I guess I'm biased since I've spent so much time researching this topic that I'm now what you may consider a true believer. I can sleep well knowing that thorough (and ongoing) research into successful security programs which incorporate threat intelligence leads me to conclude that threat intelligence is essential to an effective and focused enterprise security program. I'm still not an expert, but at least I've seen it both succeed and fail and can tell the difference.


So why the hate? Let's ideate

I get it, security people are experiencing fatigue from buzzwords and terms taken over by marketing people which makes our ears bleed every time someone starts making less than no sense. I get it, I really do. But let's not throw away the baby in the bathwater. Let's not dismiss something that has the potential to transform our security programs into something relevant to today's threats because we're sick of hearing talking heads mis-use and abuse the term.

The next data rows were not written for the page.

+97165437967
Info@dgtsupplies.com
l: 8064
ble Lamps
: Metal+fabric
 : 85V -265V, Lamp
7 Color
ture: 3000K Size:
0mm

I also get that when terms are over-hyped and misused it does everyone an injustice. Is an IP reputation list threat intelligence? I wouldn't call it that...it's just data. There are hallmarks of threat intelligence that make it useful and much more than just a buzzword:

  1. it's actionable
  2. it's complete
  3. it's meaningful
Once you have these characteristics for your threat intelligence "feed" then you have significantly more than just an RSS feed. You have something that can act as a catalyst for your security program stuck in the 90's. Let's not let our pull to be snarky get the best of us, and throw away a perfectly legitimate term. Instead, let's take those who mis-use and abuse the term and point them out and call them out for their disservice to our mission.

2 comments:

Justin Jessup said...

A weakness of current generation Cyber Threat Intelligence providers is customer site specific threat intelligence. Site specific context is a missing link toward increasing the fidelity of CTI. @Alien1Security

Justin Jessup said...

Current weakness of Cyber Threat Intelligence is customer site specific threat indicators. Of the belief that once the CTI industry begins to provide customer specific context, that the fidelity of CTI will improve. Another weakness of CTI failure to adequately apply Graph Theory toward mapping relationships between CTI indicator attributes. Where attributes can be indicator node attributes, or relationship attributes. Uncovering relationships between attributes of formerly supposed disconnected clusters of CTI indicators. Successful application of Graph Theory in my opinion will begin to winnow out the leaders from the trailers within the CTI niche market space.